Read through the listing below and return only the lines containing "round".

━━━━━ MATERIAL PROVIDED

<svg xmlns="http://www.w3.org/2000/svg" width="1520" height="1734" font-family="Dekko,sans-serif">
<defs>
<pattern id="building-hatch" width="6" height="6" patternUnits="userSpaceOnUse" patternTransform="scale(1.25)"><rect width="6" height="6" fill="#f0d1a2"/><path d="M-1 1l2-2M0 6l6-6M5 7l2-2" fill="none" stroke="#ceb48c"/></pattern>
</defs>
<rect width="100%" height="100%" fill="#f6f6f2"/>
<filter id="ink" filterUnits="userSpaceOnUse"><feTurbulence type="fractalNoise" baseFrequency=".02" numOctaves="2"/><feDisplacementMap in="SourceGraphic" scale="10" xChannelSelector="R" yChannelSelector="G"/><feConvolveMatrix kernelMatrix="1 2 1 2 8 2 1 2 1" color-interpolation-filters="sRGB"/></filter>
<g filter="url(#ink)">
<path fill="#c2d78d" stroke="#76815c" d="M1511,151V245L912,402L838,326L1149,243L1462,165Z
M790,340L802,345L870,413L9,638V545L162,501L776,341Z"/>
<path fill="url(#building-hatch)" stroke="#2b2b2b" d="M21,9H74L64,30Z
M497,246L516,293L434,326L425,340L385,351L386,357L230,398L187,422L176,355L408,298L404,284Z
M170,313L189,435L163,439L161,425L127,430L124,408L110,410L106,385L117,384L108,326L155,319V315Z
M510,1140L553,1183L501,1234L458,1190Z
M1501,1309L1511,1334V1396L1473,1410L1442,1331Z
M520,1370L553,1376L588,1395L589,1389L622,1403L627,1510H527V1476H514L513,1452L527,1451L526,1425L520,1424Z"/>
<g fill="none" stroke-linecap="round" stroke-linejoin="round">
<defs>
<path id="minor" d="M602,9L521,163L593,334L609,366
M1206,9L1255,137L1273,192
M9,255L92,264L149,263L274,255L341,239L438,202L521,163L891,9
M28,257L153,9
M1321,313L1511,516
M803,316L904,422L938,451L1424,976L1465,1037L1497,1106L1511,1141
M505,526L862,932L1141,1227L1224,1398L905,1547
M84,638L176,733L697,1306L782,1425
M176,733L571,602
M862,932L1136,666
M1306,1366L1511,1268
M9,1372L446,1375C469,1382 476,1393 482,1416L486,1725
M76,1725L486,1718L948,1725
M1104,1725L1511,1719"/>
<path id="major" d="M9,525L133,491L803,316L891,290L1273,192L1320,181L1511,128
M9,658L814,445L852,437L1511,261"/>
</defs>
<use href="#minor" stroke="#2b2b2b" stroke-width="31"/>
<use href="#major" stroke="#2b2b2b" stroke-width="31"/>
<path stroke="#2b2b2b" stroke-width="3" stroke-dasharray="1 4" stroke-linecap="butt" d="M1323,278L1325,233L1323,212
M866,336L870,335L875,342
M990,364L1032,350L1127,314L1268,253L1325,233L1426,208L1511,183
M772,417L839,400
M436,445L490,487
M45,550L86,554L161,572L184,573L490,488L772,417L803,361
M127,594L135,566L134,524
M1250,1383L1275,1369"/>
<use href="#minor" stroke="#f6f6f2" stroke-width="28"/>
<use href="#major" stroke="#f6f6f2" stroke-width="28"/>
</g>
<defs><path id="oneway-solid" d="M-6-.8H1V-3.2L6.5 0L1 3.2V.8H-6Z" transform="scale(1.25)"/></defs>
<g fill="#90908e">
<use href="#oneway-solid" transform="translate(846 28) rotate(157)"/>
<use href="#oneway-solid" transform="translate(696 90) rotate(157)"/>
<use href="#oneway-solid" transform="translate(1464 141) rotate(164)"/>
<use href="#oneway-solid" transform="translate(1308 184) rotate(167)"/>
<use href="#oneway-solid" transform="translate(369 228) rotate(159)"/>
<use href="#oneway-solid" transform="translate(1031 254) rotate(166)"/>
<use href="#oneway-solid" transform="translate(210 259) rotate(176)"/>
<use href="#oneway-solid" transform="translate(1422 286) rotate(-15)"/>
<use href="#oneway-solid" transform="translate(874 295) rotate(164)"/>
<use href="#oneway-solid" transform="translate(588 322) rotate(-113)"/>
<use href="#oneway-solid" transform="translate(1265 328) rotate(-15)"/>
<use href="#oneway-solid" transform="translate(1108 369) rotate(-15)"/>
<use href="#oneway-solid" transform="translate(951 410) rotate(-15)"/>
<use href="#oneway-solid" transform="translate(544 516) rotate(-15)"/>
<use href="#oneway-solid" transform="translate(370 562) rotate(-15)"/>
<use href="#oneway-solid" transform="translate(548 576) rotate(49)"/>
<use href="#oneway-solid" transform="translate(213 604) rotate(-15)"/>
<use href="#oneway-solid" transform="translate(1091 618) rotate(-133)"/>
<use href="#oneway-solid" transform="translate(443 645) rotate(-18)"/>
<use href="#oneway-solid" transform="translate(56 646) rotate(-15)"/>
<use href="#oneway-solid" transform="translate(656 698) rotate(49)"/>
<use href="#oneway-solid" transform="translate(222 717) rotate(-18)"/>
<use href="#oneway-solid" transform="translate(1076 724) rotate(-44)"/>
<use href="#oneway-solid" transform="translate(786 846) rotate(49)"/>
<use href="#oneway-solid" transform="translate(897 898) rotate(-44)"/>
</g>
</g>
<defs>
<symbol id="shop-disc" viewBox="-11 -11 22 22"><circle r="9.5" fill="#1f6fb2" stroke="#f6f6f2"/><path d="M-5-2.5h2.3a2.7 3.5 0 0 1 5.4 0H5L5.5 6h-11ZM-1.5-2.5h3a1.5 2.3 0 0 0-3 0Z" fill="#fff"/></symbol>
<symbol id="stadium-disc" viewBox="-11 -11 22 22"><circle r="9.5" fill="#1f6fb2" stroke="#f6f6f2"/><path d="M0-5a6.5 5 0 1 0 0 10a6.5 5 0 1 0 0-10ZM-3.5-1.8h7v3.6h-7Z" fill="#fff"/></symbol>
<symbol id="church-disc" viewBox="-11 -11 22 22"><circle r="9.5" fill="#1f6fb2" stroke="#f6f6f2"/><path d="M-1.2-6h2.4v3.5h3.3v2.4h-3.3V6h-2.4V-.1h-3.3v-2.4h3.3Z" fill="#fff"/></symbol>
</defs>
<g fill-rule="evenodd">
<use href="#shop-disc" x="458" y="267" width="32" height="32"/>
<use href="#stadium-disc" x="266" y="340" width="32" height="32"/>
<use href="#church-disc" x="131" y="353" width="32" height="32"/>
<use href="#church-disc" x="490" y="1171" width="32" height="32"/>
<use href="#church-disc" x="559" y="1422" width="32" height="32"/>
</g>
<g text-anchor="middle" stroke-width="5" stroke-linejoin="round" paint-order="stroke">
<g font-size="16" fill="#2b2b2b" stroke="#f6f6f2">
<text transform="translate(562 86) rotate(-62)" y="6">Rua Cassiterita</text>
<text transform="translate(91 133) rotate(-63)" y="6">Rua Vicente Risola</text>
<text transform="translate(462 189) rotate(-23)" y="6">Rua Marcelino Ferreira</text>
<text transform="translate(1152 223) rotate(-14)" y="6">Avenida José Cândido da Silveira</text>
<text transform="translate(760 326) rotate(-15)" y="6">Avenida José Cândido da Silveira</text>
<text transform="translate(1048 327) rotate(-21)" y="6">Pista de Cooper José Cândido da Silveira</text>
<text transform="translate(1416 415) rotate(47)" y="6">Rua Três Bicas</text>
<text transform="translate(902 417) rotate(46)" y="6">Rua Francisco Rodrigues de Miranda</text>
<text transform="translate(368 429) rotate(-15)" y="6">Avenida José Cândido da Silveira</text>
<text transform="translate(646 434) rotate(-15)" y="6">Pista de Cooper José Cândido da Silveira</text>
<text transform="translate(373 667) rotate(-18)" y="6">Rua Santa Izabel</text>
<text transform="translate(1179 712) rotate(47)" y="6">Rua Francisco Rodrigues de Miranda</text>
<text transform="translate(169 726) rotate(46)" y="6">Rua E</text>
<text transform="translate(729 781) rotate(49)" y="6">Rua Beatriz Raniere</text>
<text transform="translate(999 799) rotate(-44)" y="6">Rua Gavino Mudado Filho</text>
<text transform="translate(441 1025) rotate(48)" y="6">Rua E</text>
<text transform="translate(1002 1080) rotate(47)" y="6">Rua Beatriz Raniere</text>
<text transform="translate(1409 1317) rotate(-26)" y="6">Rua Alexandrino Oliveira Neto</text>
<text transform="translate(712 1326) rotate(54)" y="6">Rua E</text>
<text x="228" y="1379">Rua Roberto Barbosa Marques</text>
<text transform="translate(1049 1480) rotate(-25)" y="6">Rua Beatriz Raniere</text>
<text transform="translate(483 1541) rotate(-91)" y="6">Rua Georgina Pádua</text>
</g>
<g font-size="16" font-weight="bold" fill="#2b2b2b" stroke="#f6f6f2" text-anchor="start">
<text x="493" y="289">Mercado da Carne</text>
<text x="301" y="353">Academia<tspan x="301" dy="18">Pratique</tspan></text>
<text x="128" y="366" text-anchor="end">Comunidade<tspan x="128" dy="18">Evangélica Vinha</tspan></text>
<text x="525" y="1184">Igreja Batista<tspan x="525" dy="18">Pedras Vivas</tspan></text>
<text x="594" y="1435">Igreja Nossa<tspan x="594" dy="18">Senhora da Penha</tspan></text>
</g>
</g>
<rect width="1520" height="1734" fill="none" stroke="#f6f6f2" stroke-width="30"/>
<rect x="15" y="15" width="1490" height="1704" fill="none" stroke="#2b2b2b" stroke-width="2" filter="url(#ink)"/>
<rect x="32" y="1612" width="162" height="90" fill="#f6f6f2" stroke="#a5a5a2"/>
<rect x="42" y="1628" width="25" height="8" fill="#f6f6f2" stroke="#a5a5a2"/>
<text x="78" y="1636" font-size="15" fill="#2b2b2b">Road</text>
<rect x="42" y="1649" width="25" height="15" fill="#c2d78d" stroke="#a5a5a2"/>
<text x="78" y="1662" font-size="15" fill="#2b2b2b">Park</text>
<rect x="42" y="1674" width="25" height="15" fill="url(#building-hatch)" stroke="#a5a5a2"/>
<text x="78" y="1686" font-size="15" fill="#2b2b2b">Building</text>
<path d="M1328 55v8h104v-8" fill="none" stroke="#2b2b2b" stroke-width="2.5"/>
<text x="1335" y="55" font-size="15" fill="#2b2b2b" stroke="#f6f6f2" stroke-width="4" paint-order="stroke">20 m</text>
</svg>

━━━━━━━━━━

* TASK SOLUTION:
<g fill="none" stroke-linecap="round" stroke-linejoin="round">
<g text-anchor="middle" stroke-width="5" stroke-linejoin="round" paint-order="stroke">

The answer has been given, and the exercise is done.